• [Aim of the task] Once you reach the line containing "ID of the job" in the data below, restate each line word for word up to and including the one containing "(optional): Sort by".

• [Records provided]
☆ ☆ ☆ ☆ ☆

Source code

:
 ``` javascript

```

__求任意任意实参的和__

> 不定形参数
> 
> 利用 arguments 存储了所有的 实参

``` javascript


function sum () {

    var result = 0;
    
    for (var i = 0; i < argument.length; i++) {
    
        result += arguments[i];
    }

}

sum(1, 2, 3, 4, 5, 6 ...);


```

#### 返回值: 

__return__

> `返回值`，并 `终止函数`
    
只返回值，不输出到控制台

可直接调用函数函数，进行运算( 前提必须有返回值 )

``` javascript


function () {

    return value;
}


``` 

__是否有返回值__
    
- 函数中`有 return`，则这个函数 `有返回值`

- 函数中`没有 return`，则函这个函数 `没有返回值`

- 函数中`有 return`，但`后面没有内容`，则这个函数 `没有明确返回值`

☆ ☆ ☆ ☆ ☆

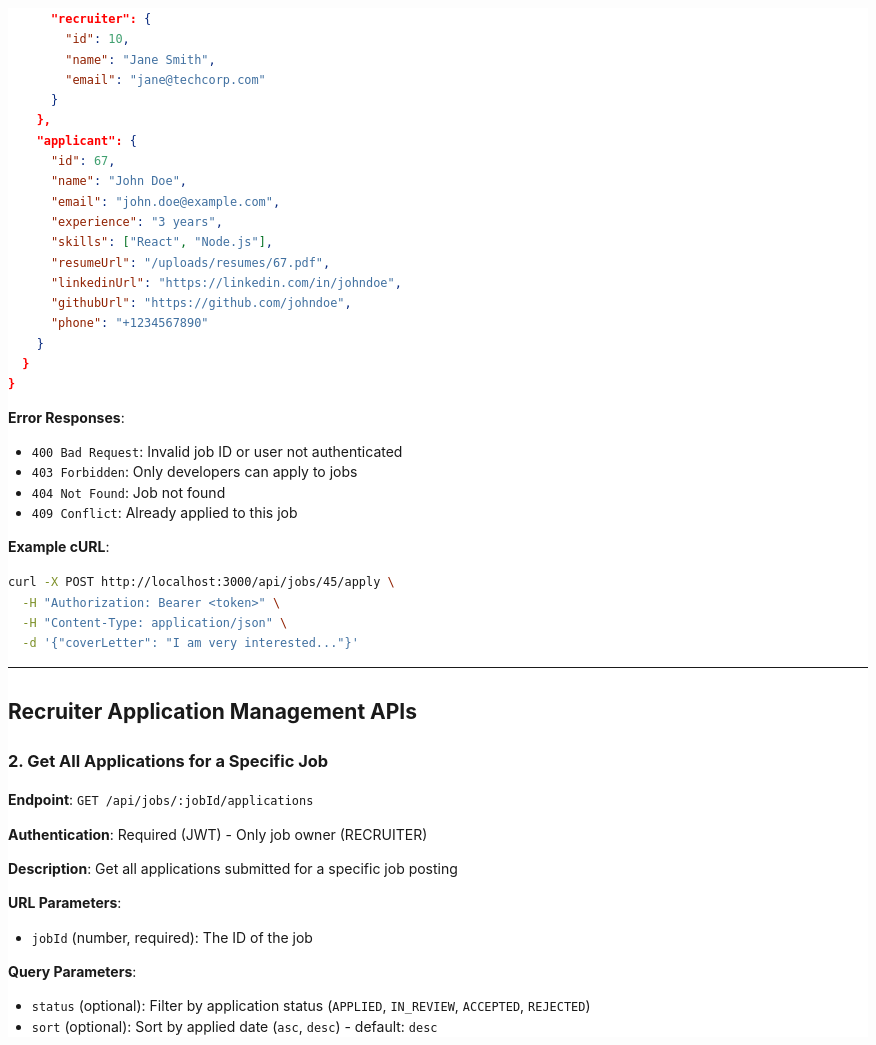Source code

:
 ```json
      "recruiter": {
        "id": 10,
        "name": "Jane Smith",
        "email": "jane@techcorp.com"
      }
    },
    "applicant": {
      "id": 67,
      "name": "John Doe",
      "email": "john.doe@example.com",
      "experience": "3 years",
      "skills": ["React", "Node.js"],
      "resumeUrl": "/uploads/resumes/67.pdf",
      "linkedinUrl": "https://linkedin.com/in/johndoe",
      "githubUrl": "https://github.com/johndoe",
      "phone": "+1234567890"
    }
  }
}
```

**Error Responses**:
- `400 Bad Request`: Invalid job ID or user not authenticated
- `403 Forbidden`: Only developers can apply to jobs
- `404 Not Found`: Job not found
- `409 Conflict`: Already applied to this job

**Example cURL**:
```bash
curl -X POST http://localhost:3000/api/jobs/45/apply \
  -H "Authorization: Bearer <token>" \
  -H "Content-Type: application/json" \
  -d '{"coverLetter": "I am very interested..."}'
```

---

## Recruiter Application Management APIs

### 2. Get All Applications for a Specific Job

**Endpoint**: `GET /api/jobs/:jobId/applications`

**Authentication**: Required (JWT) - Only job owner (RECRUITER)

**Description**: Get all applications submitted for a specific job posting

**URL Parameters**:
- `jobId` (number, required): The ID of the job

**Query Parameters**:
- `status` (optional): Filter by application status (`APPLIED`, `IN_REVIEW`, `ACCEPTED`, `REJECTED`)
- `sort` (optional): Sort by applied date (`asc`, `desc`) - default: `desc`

☆ ☆ ☆ ☆ ☆

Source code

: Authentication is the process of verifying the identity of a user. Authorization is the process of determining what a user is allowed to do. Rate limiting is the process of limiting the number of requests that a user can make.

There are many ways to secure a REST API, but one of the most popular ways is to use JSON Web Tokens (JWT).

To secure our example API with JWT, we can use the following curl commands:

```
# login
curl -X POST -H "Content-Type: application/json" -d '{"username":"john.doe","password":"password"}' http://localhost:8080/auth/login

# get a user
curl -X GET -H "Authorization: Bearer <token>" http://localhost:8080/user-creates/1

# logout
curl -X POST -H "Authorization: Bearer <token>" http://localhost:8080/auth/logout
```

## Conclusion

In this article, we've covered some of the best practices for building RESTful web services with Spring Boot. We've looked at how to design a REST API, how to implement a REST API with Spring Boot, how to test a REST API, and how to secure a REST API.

☆ ☆ ☆ ☆ ☆

• [Expected answer]
- `jobId` (number, required): The ID of the job

**Query Parameters**:
- `status` (optional): Filter by application status (`APPLIED`, `IN_REVIEW`, `ACCEPTED`, `REJECTED`)
- `sort` (optional): Sort by applied date (`asc`, `desc`) - default: `desc`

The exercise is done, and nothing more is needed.